El batallón Desalines, el más grande del país, había sido puesto en estado de alerta. La guardia presidencial había sido doblada. Todos los permisos militares habían sido anulados. El general Nord Laguerre, el comandante en jefe de la fuerzas armadas, había sido llamado al Palacio Nacional para una larga consulta con el presidente y el general Valris. Se habían efectuado detenciones en Port-au-Prince, Cap-Haïtien, Port-de-Paix, Jérémie, Les Cayes y Jacmel. Max había hablado por la radio, recomendando calma, insinuando oscuramente cuál sería el curso futuro de los acontecimientos.

Se habían acostado pronto, habían vuelto a hacer el amor, y se quedaron charlando hasta la madrugada. A través de la ventana abierta de la habitación de Angelina, la luna lo pintaba todo de magia. Lentamente, se habían abierto el uno al otro, ofreciéndose los fragmentos de sus vidas individuales para que cada uno los escrutinara. Por la mañana todo eso parecía lejano e irreal, las caricias, las intimidades, los silencios largos y perfectos. El sabor de las cenizas les llenaba la boca.

Al principio, August apenas habló. Nadie le preguntó dónde había estado ni qué había hecho. Angelina lo miró comer: la manera apresurada y ansiosa del ave rapaz criada para defenderse. Lindström no había hecho gran cosa para civilizarlo. A medida que empezaba a estar harto su ritmo disminuía. Finalmente, dejó la cuchara.

—Los he encontrado —dijo—. Los que lo hicieron.

Su boca estaba sucia de salsa. Angelina alargó la mano y se la limpió. Él no la evitó.

—¿Los que hicieron qué? —preguntó.

—Los que mataron al capitán.

Ella buscó a Reuben con la mirada y le tradujo lo que el chico le acababa de decir.

—Pregúntale cómo lo sabe.

Ella preguntó. Él vaciló un momento, y después se lanzó con su relato.

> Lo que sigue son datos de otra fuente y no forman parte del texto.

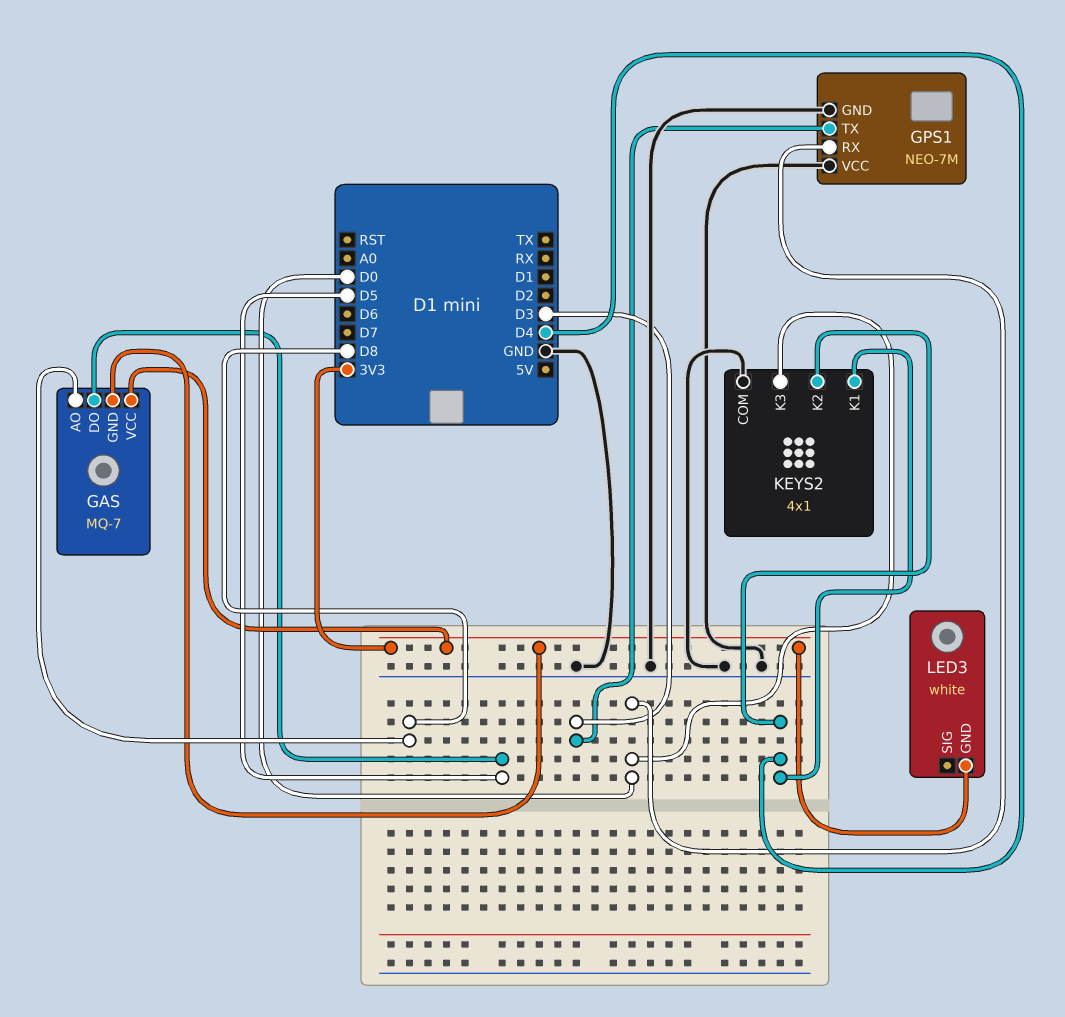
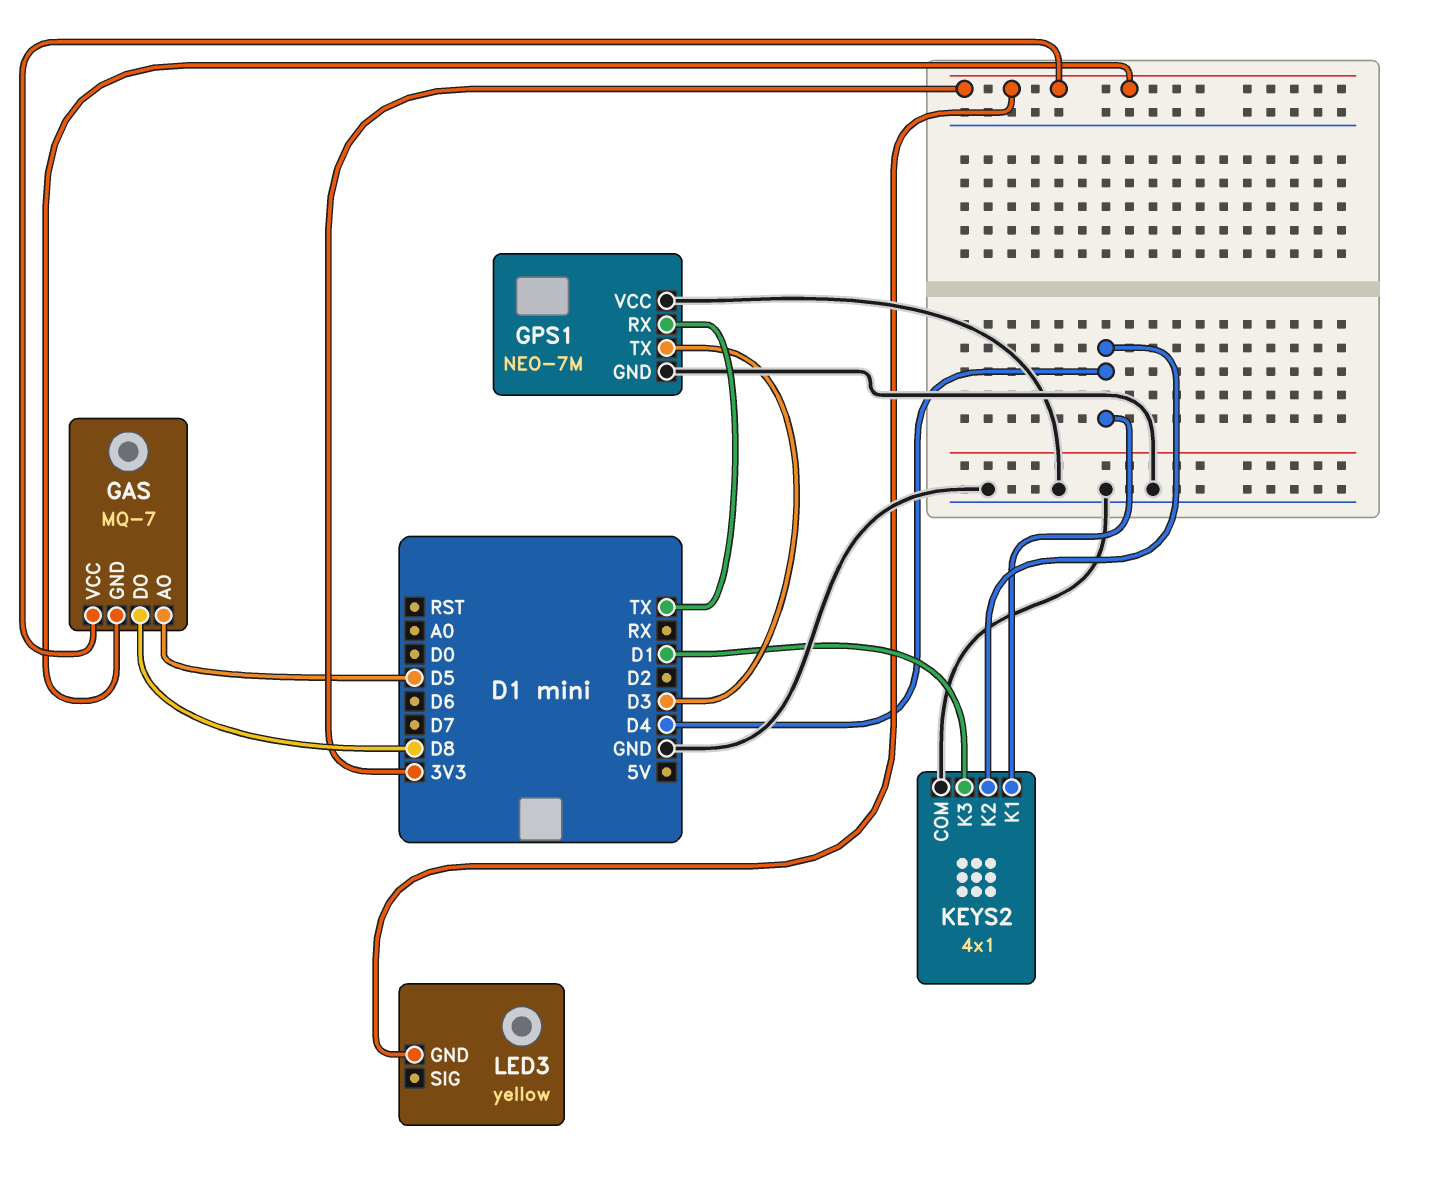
GAS pin AO: D8 -> D5
GAS pin DO: D5 -> D8
GPS1 pin RX: D0 -> TX
KEYS2 pin K3: D0 -> D1
LED3: white -> yellow

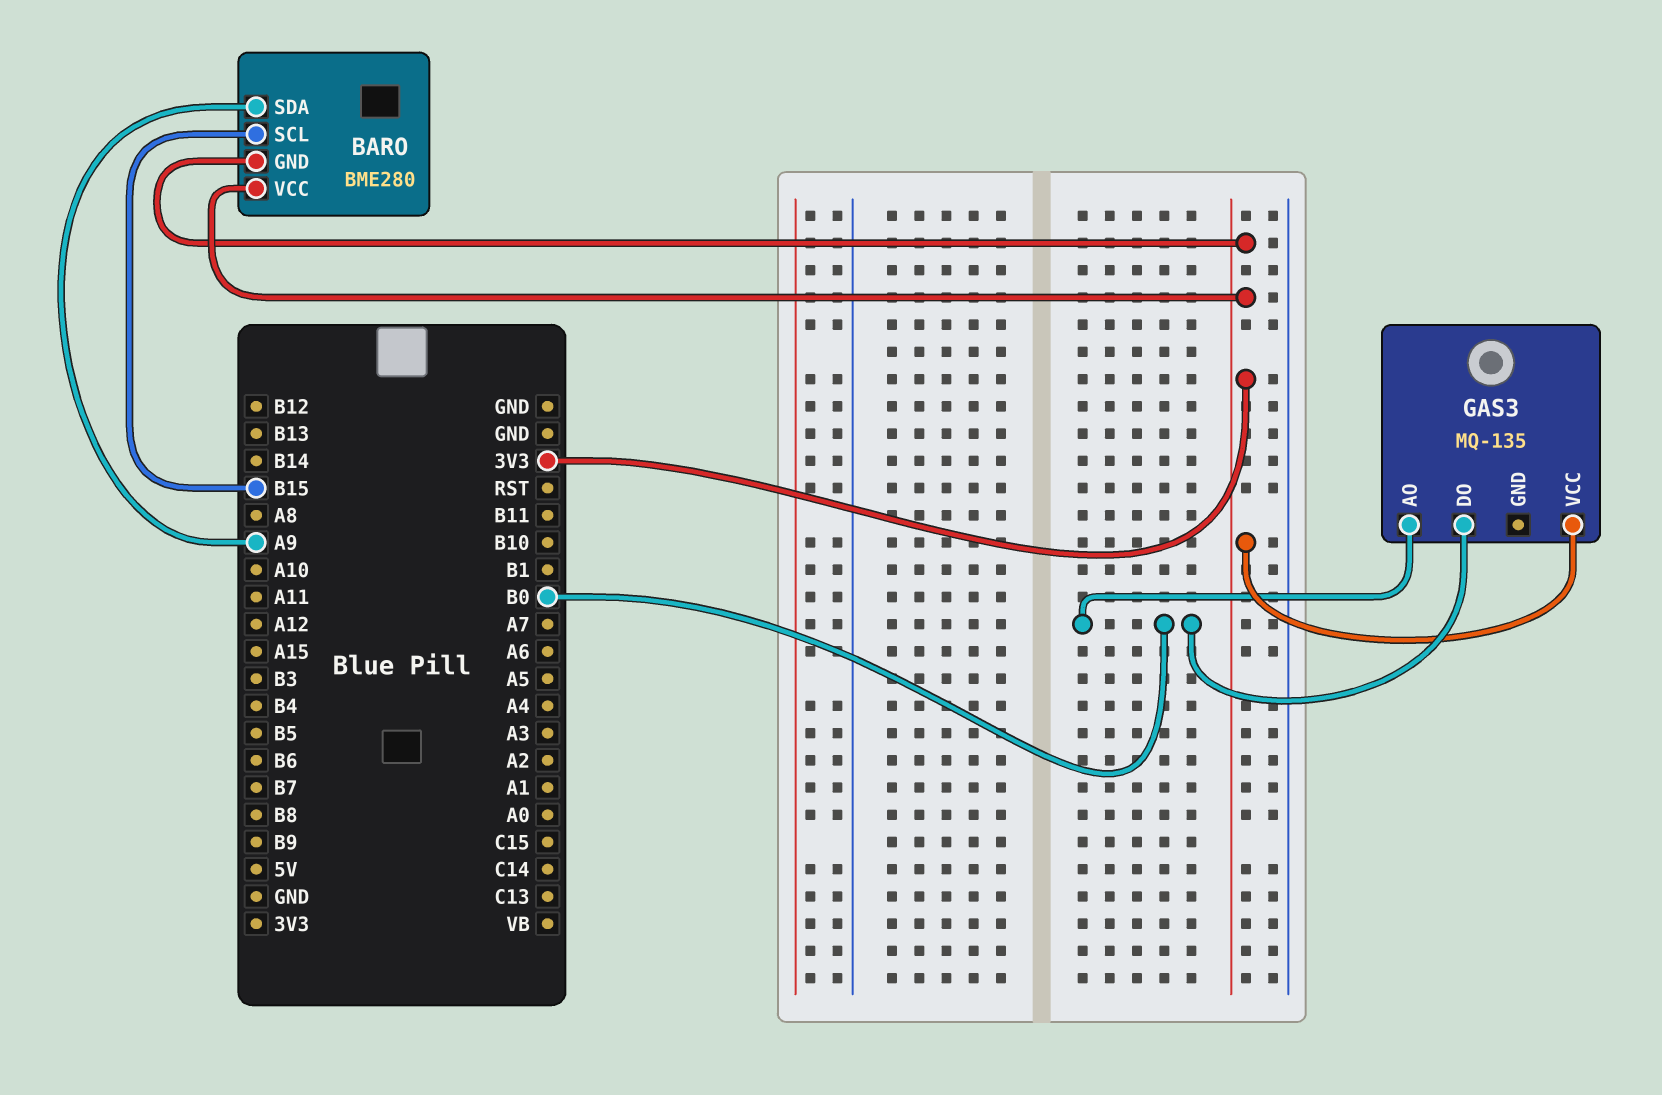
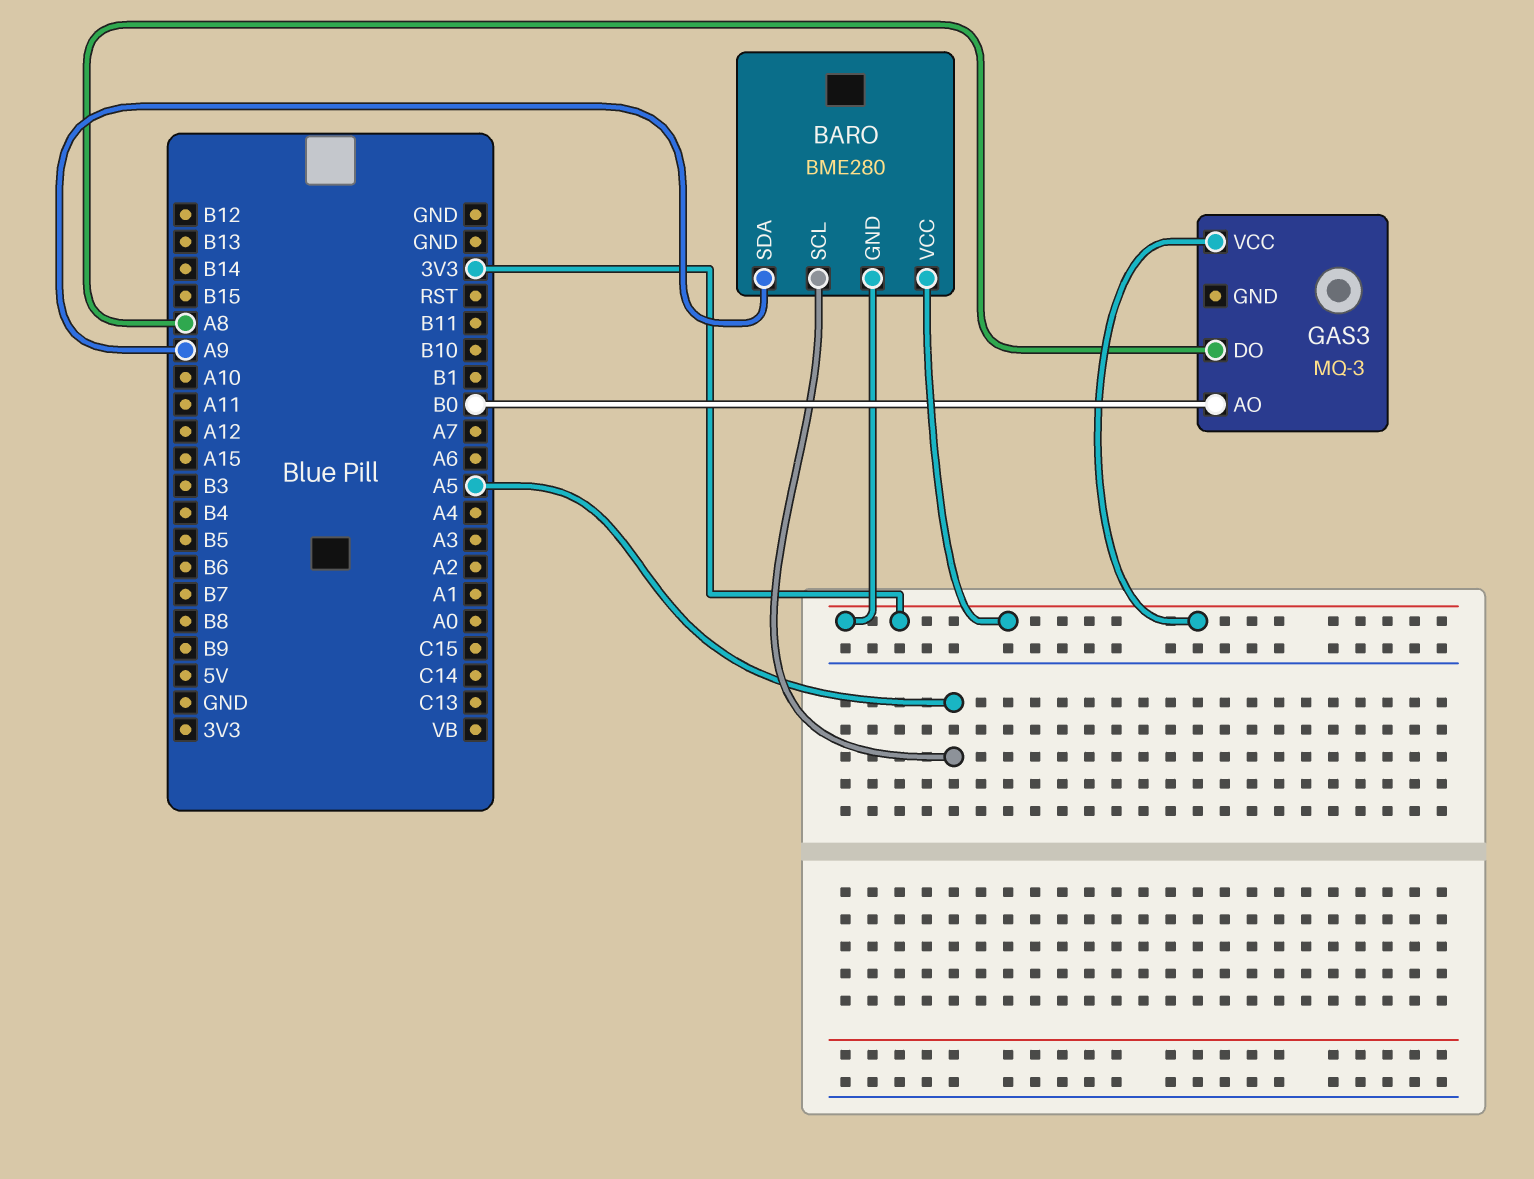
BARO pin SCL: B15 -> A5
GAS3: MQ-135 -> MQ-3
GAS3 pin DO: B0 -> A8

—No fue fácil —dijo—. Tuve que preguntar a mucha gente. En los muelles. Recorrí todos los amarres, el terminal del transbordador, el muelle de mercancías, hasta el muelle de la marina. Está todo hecho un lío. La tormenta se lo ha llevado todo. En cualquier caso, pregunté quién más había llegado después del huracán, aparte de nosotros. Los que mataron al capitán no podían haber entrado hasta que acabara la tormenta. Debían estar a medio camino cuando la tormenta arreció, quizá ni eso. Me acuerdo de sus nombres. Había un barco de pasajeros que venía de Santiago. Ése está descartado. Hubo un pesquero llamado el Ti Coy o. El motor se les estropeó. Los conocen en el puerto. Yo mismo los he visto salir. Son legales. Pero el tercero, ése es. El Quinquin, Cuarenta pies de eslora, igual que el Fanchette. Entró anteayer. Ningún problema de motor, ni nada por el estilo. Simplemente se quedaron colgados, según dijeron. El patrón es uno que se llama Gro Moso. Llevaba tres pasajeros. Nadie los conocía.

—¿Cómo eran los pasajeros?

—Dos negros y un blanc. El blanco será fácil de encontrar. Tiene una cicatriz. Una cicatriz larga en la mejilla derecha.